──────── Working data ────────
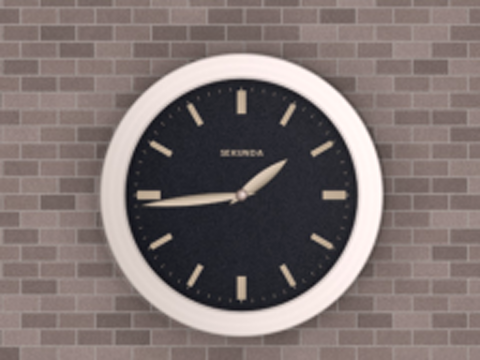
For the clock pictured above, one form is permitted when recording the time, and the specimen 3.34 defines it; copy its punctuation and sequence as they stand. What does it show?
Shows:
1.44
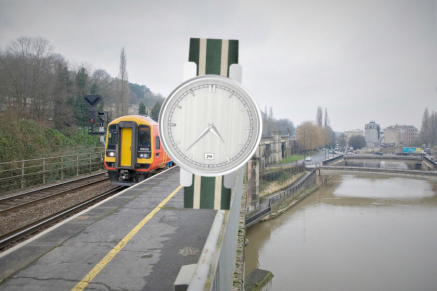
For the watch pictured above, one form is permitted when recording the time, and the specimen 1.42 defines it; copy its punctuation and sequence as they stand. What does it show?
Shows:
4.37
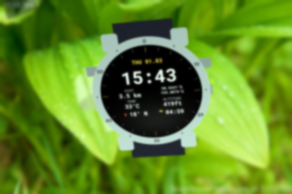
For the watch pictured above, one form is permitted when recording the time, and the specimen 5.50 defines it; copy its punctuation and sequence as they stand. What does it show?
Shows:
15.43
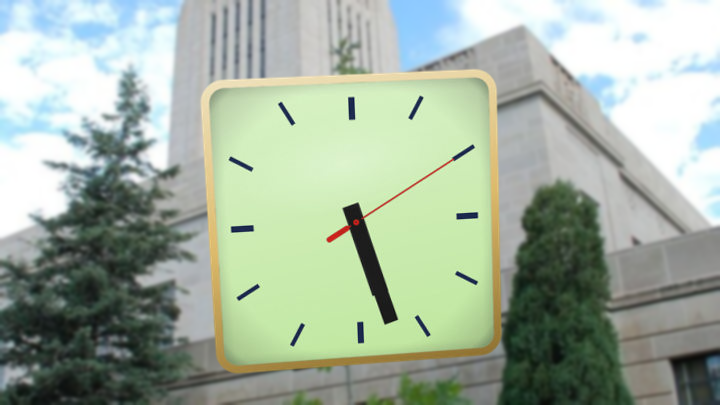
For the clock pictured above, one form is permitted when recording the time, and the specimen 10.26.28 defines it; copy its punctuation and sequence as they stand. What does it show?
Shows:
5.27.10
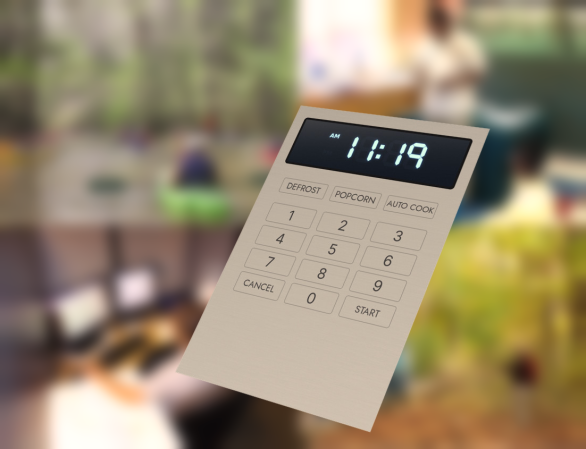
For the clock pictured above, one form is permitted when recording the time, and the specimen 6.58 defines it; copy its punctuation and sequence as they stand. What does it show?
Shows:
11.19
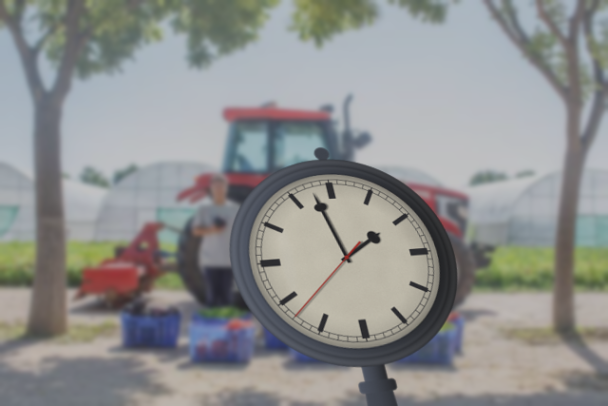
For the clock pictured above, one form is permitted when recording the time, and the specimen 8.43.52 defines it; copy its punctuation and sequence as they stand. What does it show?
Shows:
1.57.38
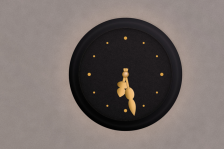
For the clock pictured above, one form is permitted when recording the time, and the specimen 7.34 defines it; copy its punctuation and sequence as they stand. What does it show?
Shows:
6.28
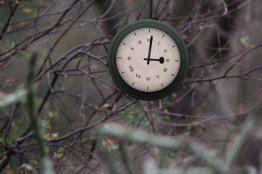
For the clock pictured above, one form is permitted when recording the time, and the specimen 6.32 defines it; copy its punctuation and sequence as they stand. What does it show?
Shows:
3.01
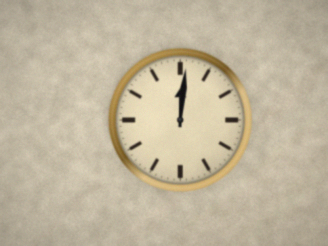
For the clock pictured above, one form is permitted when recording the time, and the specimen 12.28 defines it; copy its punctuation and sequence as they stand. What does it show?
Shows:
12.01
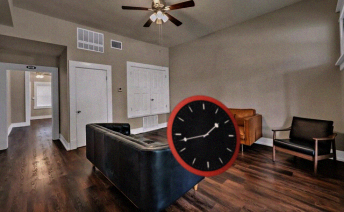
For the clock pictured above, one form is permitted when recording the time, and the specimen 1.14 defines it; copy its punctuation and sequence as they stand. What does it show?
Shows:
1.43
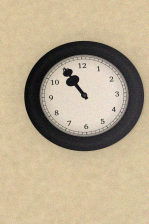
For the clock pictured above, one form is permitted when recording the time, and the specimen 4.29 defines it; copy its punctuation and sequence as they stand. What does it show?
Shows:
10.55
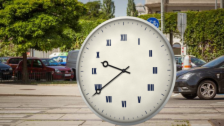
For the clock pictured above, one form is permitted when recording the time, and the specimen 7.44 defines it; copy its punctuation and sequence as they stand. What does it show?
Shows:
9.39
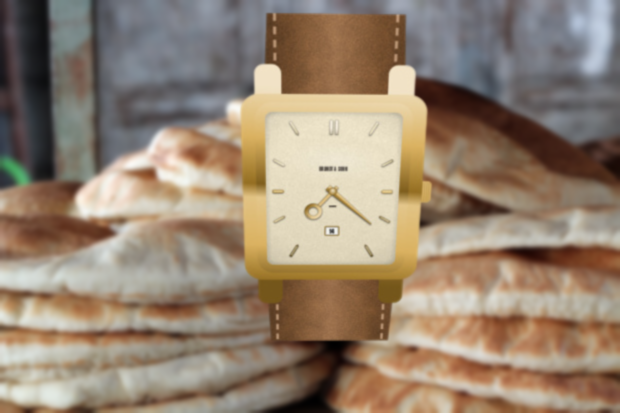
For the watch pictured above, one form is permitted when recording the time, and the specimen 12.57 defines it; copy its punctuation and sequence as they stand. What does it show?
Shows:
────────
### Required task
Locate each line in the records above that contains the string "watch", treating uppercase and lowercase as distinct, and copy every such line in full.

### Complete output
For the watch pictured above, one form is permitted when recording the time, and the specimen 1.42 defines it; copy its punctuation and sequence as they stand. What does it show?
For the watch pictured above, one form is permitted when recording the time, and the specimen 5.50 defines it; copy its punctuation and sequence as they stand. What does it show?
For the watch pictured above, one form is permitted when recording the time, and the specimen 12.57 defines it; copy its punctuation and sequence as they stand. What does it show?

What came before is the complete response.